I have various models in my current Django project that can be marked as “deleted”. They’re still in the database, but filtered out and as far as most of the code is concerned, they no longer exist. A simple way to do this is with a custom manager that filters the query set.

# Custom manager filters out deleted items.
class NotDeletedManager(models.Manager):
    def get_query_set(self):
        return super(NotDeletedManager, self).get_query_set().filter(deleted=False)

class Article(models.Model):
    author = models.ForeignKey(Author, related_name='articles')
    ...
    deleted = models.BooleanField(default=False)
    # Use custom manager as default manager for this model.
    objects = NotDeletedManager()

I can then refer to Article.objects.all() and get only those articles not marked deleted. Likewise, author.articles.all() gets articles for a given author that are not marked deleted.

Next I wanted to be able to access deleted items. Time for another manager:

class DeletedManager(models.Manager):
    def get_query_set(self):
        return super(DeletedManager, self).get_query_set().filter(deleted=True)

class Article(models.Model):
    ...
    objects = NotDeletedManager()
    deleted_articles = DeletedManager()

It seems a bit redundant, but two managers is not bad. Especially since they can be used with any model that has a “deleted” field.

Next I wanted to filter related objects based on whether they belong to a deleted object. For example, if an author is deleted, all articles by that author should not show up in articles.

class NotDeletedArticleOrAuthorManager(models.Manager):
    def get_query_set(self):
        return super(NotDeletedArticleOrAuthorManager, self).get_query_set().filter(deleted=False, author__deleted=False)

class Article(models.Model):
    ...
    objects = NotDeletedArticleOrAuthorManager()

This is getting a bit messy. I’d rather pass parameters to the manager telling it what to filter out. Something like…

class FilterManager(models.Manager):
    "Custom manager filters standard query set with given args."
    def __init__(*args, **kwargs):
        self.args = args
        self.kwargs = kwargs

    def get_query_set(self):
        return super(FilterManager, self).get_query_set().filter(*self.args, **self.kwargs)

class Article(models.Model):
    ...
    objects = FilterManager(deleted=False, author__deleted=False)
    deleted_articles = FilterManager(deleted=True)

Unfortunately, this doesn’t work. The filters are applied when I call the manager directly like Article.objects.all(), but no filters are applied if I go through a relationship like author.articles.all() (returns deleted articles as well).

The problem is the related managers (see the source django/db/models/fields/related.py e.g. ForeignRelatedObjectsDescriptor.__get__). They create a class that dynamically inherits from the models default manager (our custom manager) then return a new instance of it. The new instance doesn’t have any parameters passed to its __init__ method, so there are no filters.
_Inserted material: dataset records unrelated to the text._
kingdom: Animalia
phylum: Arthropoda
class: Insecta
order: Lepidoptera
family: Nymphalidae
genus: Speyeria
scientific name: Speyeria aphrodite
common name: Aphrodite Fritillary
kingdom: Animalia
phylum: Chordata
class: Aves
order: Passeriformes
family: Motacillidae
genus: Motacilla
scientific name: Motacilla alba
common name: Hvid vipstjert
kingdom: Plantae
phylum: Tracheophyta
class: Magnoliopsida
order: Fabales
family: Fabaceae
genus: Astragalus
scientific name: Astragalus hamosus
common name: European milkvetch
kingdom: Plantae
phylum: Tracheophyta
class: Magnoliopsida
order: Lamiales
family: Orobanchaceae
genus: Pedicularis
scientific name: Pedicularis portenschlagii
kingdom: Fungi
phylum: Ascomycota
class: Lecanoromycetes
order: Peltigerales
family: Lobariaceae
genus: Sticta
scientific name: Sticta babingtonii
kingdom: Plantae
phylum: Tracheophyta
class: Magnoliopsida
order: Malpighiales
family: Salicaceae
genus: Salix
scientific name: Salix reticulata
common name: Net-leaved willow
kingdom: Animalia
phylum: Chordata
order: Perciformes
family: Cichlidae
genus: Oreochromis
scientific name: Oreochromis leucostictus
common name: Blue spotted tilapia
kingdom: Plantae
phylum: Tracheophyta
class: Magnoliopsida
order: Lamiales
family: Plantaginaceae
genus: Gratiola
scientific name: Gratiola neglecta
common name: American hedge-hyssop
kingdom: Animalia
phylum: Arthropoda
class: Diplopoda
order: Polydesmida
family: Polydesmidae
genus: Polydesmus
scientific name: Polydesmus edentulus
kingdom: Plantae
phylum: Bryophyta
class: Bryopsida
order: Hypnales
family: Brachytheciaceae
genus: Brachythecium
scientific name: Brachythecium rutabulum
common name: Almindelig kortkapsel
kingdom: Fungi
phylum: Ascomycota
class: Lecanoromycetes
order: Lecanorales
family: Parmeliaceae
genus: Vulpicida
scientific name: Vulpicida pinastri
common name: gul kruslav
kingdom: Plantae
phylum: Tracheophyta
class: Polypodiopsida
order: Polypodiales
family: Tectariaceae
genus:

My workaround is to use a function to return a custom class that has the filter parameters saved in the class, so they don’t get passed to an instance. When a related manager inherits from this class, it still has our filters in place.

def get_filter_manager(*args, **kwargs):
    class FilterManager(models.Manager):
        "Custom manager filters standard query set with given args."
        def get_query_set(self):
            return super(FilterManager, self).get_query_set().filter(*args, **kwargs)
    return FilterManager()

class Article(models.Model):
    ...
    objects = get_filter_manager(deleted=False, author__deleted=False)
    deleted_articles = get_filter_manager(deleted=True)

The class is declared in the function and gets args and kwargs from the function. They are therefore “baked in” to the class and don’t need to be passed as parameters to __init__.

This is only minimally tested, but seems to work. Perhaps there is a better way, but for now this is what I have.